Shouldn't that last chart be in percentage of population, rather than raw numbers? If retirement and disability *rates* stay the same, it'd be only natural for that line to slope up as the sheer number of people increases...

urbanleftbehind

As for teen participation in the labor force dropping, I tend to agree partially with those who say that immigrant (sometimes illegal) adult labor has been subsituted in place of teenagers. However, I also feel that some study should be made to see if there is a correlation between increasingly stict driving restrictions for teenagers as well in many states. The effects could be two fold: many teenagers are unable to meet minimum hour restrictions to get licenses (to drive to a new job); or they don't see themselves beng able to use a car, therefore why work to pay for that car they could barely drive.

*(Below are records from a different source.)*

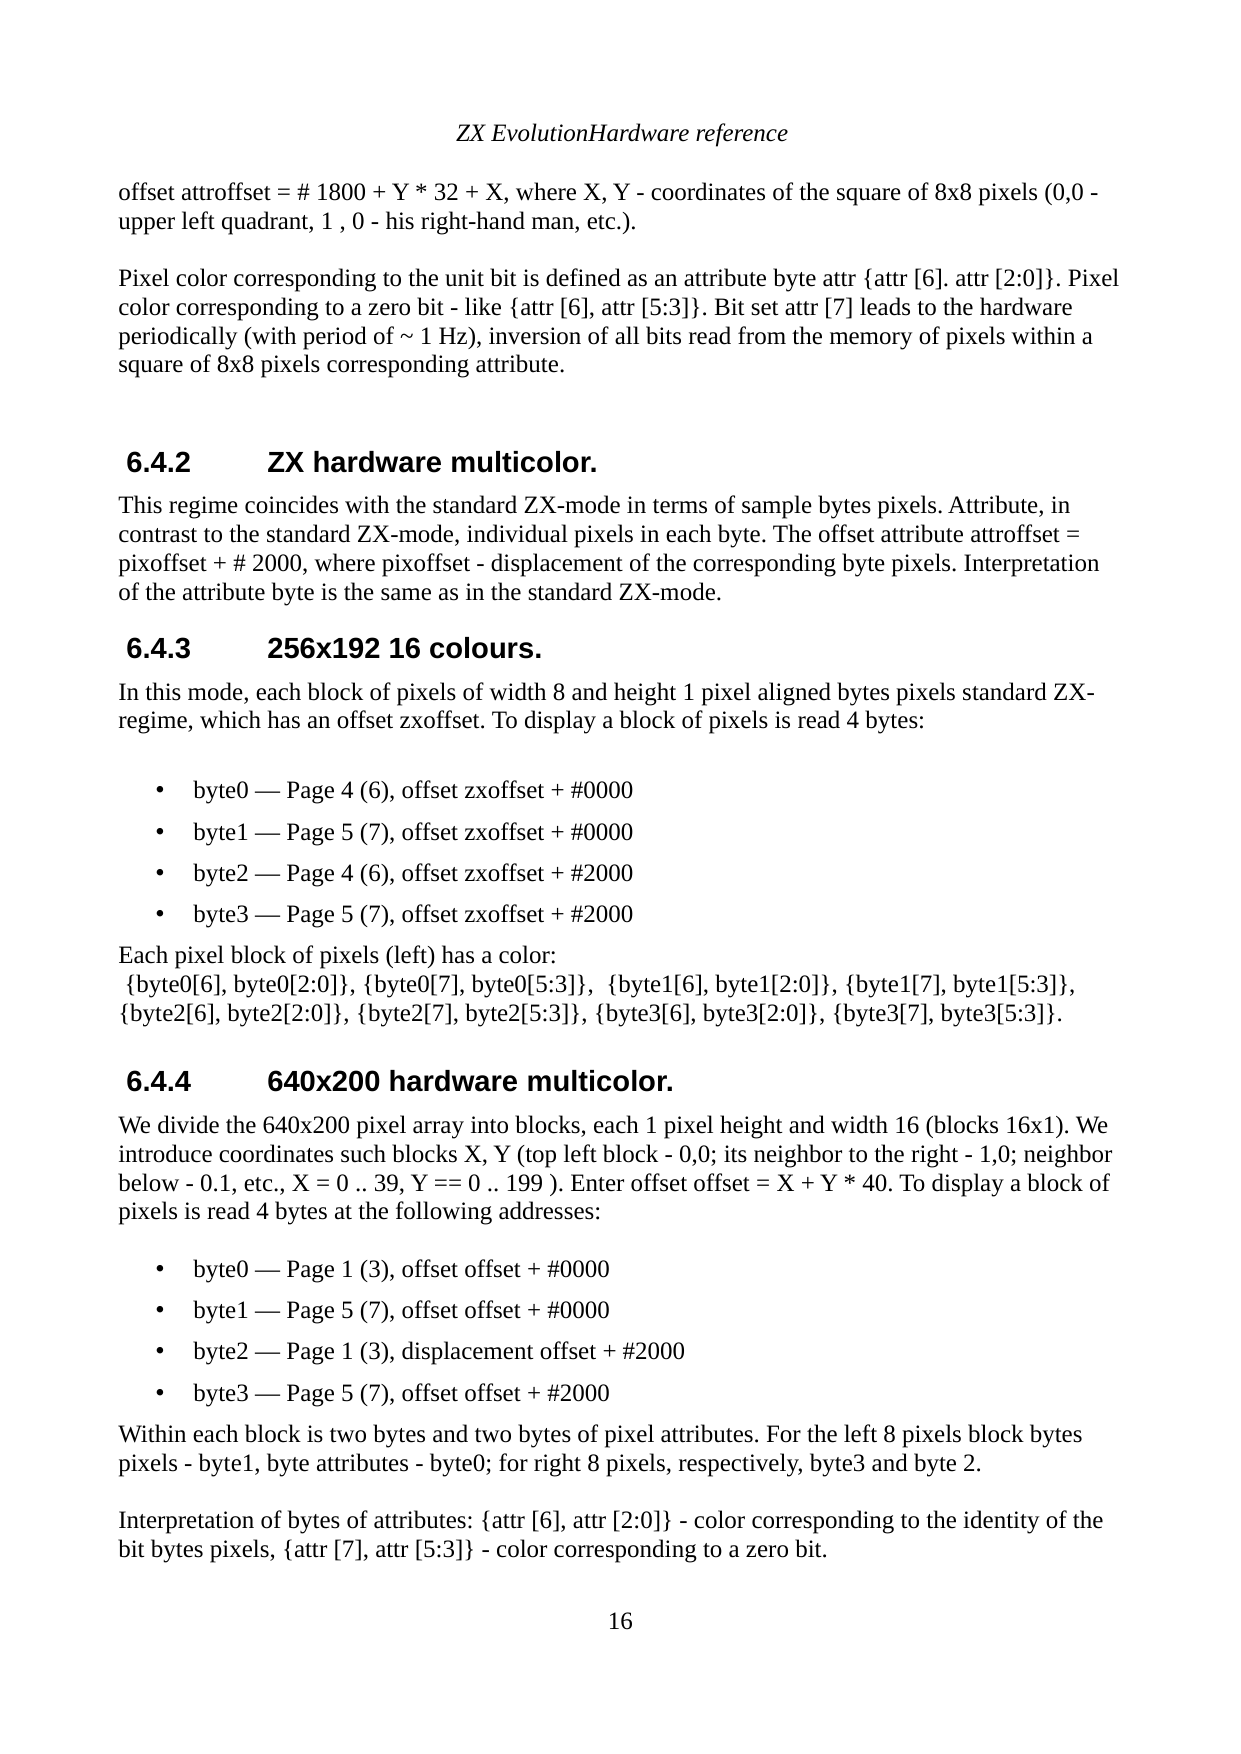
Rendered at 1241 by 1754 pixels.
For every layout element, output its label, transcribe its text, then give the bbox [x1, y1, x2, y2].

list byte3 — Page 5 (7), offset offset + #2000 [156, 1378, 1122, 1406]
text {byte0[6], byte0[2:0]}, {byte0[7], byte0[5:3]}, {byte1[6], byte1[2:0]}, {byte1[7], byte1[5:3]}, {byte2[6], byte2[2:0]}, {byte2[7], byte2[5:3]}, {byte3[6], byte3[2:0]}, {byte3[7], byte3[5:3]}. [118, 969, 1122, 1027]
list byte2 — Page 1 (3), displacement offset + #2000 [156, 1336, 1122, 1365]
text Pixel color corresponding to the unit bit is defined as an attribute byte attr {attr [6]. attr [2:0]}. Pixel color corresponding to a zero bit - like {attr [6], attr [5:3]}. Bit set attr [7] leads to the hardware periodically (with period of ~ 1 Hz), inversion of all bits read from the memory of pixels within a square of 8x8 pixels corresponding attribute. [118, 234, 1122, 378]
subtitle 640x200 hardware multicolor. [118, 1064, 1122, 1098]
subtitle 256x192 16 colours. [118, 631, 1122, 664]
list byte0 — Page 1 (3), offset offset + #0000 [156, 1254, 1122, 1283]
text This regime coincides with the standard ZX-mode in terms of sample bytes pixels. Attribute, in contrast to the standard ZX-mode, individual pixels in each byte. The offset attribute attroffset = pixoffset + # 2000, where pixoffset - displacement of the corresponding byte pixels. Interpretation of the attribute byte is the same as in the standard ZX-mode. [118, 491, 1122, 606]
list byte3 — Page 5 (7), offset zxoffset + #2000 [156, 899, 1122, 928]
text Interpretation of bytes of attributes: {attr [6], attr [2:0]} - color corresponding to the identity of the bit bytes pixels, {attr [7], attr [5:3]} - color corresponding to a zero bit. [118, 1476, 1122, 1563]
text offset attroffset = # 1800 + Y * 32 + X, where X, Y - coordinates of the square of 8x8 pixels (0,0 - upper left quadrant, 1 , 0 - his right-hand man, etc.). [118, 177, 1122, 234]
list byte1 — Page 5 (7), offset offset + #0000 [156, 1295, 1122, 1324]
list byte2 — Page 4 (6), offset zxoffset + #2000 [156, 858, 1122, 887]
text We divide the 640x200 pixel array into blocks, each 1 pixel height and width 16 (blocks 16x1). We introduce coordinates such blocks X, Y (top left block - 0,0; its neighbor to the right - 1,0; neighbor below - 0.1, etc., X = 0 .. 39, Y == 0 .. 199 ). Enter offset offset = X + Y * 40. To display a block of pixels is read 4 bytes at the following addresses: [118, 1110, 1122, 1225]
list byte0 — Page 4 (6), offset zxoffset + #0000 [156, 775, 1122, 804]
text Each pixel block of pixels (left) has a color: [118, 940, 1122, 969]
text Within each block is two bytes and two bytes of pixel attributes. For the left 8 pixels block bytes pixels - byte1, byte attributes - byte0; for right 8 pixels, respectively, byte3 and byte 2. [118, 1419, 1122, 1476]
list byte1 — Page 5 (7), offset zxoffset + #0000 [156, 817, 1122, 845]
text In this mode, each block of pixels of width 8 and height 1 pixel aligned bytes pixels standard ZX-regime, which has an offset zxoffset. To display a block of pixels is read 4 bytes: [118, 677, 1122, 734]
subtitle ZX hardware multicolor. [118, 444, 1122, 478]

I'd be shocked if compensation was growing much for low wage jobs.

They're low wage precisely because they don't generate a lot of value (ie, they're unproductive), and thus the labor involved isn't worth much.

Maynard Handley

Prison and the military are an awful lot of the difference between the US and the rest of the West in this regard.

Of course there are a certain class of commentator who would rather comment on a half-million person increase in the disabled number than on the 2.2 million in prison or the 1 million in the US military (both classes of which cost the US tax payer a whole lot more). This is what is know as a "rational, economic view" by the GOP.

How about education?

The millions of students include many in all age groups who choose not to be fully employed.

Steve Sailer

There are a lot more semi-employed people today: do a little consulting, sell some junk on E-Bay, cash a Google Ads check for their website, and get by one way or another.